C’est de leur vivant même, très souvent, que les femmes de la bourgeoisie ou de la noblesse provinciale consacrent une partie de leur avoir au soulagement des misères. Entre les femmes des grandes et des petites villes de province, voire des simples bourgs, il se forme des associations charitables où les adhérentes se répartissent la besogne. Celles-ci vont visiter les malades à domicile, d’autres tiennent la pharmacie où sont déposées les boîtes de remèdes que les premières vont porter aux malades, et se préoccupent de les approvisionner. D’autres accueillent les pauvres et leur distribuent des secours en nature ou en argent. D’autres enfin tiennent des ouvroirs et essayent parfois d’en faire de véritables écoles professionnelles. Les archives départementales nous révèlent ainsi le détail de maintes de ces associations féminines[1]. Elles apparaissent comme très actives et fort efficaces.

Parfois une seule femme charitable remplit dans un village une sorte de ministère de la charité.

Telle Marie Jouvelin, qui vécut quatre-vingt et un ans dans un village de l’Orléanais et dont le registre paroissial des décès glorifie ainsi la longue vie de dévouement : « Elle fut recommandable par l’hospitalité qu’elle a exercée durant sa vie envers plusieurs petits orphelins… Elle les retirait quand ils ne savaient où donner de la tête. Elle couvrait leur nudité. Elle apaisait leur faim.
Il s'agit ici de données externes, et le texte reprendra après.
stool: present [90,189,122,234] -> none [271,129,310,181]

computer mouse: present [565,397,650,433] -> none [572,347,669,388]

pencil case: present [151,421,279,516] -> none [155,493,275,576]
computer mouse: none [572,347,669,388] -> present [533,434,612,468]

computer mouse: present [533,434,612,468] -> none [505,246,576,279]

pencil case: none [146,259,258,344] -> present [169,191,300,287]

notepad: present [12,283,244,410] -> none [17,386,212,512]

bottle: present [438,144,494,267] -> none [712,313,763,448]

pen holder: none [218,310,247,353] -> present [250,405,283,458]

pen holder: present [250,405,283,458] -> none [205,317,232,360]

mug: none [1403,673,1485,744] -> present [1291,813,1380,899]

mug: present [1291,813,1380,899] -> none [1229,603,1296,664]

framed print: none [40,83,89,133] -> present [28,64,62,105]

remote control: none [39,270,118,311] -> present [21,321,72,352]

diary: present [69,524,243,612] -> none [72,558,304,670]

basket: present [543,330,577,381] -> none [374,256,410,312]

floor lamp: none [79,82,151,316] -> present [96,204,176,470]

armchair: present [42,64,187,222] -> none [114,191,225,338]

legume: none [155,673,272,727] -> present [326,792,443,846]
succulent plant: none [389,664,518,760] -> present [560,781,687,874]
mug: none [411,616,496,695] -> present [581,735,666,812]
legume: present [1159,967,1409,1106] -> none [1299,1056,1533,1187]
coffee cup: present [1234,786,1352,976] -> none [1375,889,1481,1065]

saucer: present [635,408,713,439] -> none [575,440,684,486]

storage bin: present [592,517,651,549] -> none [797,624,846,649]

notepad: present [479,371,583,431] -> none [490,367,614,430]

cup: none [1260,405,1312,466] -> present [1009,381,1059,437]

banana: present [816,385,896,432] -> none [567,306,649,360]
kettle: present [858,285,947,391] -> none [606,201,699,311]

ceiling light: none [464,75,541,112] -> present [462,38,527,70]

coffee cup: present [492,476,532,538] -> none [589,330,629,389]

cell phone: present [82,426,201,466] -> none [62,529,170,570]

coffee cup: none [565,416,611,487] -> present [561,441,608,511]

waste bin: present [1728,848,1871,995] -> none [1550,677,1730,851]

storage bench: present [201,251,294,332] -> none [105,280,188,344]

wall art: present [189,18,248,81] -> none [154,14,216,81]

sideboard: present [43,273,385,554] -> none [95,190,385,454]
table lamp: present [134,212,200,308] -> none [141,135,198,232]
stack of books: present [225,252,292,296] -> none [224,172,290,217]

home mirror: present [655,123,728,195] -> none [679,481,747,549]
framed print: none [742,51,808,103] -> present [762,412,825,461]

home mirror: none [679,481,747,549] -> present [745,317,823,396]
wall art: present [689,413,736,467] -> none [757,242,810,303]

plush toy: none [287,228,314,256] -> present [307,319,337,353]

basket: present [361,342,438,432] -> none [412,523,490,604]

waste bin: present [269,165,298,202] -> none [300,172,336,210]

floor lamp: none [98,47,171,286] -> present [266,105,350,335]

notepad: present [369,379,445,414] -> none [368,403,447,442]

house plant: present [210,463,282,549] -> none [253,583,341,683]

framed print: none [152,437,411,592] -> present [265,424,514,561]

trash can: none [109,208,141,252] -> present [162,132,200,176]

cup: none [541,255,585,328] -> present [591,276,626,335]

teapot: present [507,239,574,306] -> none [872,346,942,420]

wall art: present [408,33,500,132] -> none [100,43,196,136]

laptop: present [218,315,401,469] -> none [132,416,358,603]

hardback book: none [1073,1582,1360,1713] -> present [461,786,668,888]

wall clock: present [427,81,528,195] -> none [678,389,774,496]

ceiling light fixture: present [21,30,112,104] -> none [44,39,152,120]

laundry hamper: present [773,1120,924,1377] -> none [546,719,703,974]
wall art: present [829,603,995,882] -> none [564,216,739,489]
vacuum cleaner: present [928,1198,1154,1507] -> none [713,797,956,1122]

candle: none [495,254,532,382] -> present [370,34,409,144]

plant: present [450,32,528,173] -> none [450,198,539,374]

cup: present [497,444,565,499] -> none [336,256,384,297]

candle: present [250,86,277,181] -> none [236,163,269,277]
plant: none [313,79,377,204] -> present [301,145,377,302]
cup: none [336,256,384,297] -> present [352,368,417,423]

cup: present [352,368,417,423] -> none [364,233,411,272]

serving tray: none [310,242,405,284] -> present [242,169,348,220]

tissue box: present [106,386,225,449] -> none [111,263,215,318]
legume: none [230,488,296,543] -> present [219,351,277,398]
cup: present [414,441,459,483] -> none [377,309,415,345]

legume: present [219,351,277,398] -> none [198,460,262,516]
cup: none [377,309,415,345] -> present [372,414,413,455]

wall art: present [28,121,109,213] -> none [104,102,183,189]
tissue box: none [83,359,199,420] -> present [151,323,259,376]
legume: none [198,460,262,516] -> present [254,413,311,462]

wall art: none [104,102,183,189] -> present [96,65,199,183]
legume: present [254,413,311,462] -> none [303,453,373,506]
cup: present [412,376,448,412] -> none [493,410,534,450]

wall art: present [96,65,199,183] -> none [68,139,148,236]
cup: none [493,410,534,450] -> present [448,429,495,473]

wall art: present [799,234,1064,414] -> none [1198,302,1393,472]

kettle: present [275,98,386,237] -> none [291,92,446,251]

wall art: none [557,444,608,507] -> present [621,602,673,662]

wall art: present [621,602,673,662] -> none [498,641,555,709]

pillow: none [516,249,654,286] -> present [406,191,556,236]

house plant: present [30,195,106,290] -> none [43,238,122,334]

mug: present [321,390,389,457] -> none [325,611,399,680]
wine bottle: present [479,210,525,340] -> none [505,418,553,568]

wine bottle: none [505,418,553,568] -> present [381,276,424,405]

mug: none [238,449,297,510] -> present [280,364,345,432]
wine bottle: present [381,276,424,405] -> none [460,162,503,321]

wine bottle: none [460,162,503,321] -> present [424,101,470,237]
Elle trempait leur soupe, faisait leur lit et, quand elle se trouvait à les placer dans des salles, chambres, ou grenier de la maison, sa charité ingénieuse lui faisait trouver place pour eux en quelques coins d’écurie. Si bien qu’elle pouvait dire : Ab infantia crevit mecum miseratio[2]. » La belle figure de Marie Jouvelin, dessinée avec la naïveté tou-

  1. Arch. Départ., Creuse, H. passim ; Isère, H. passim ; Ile-et-Vilaine, C. passim.
  2. Arch. Départ., Eure-et-Loire, GG. 7.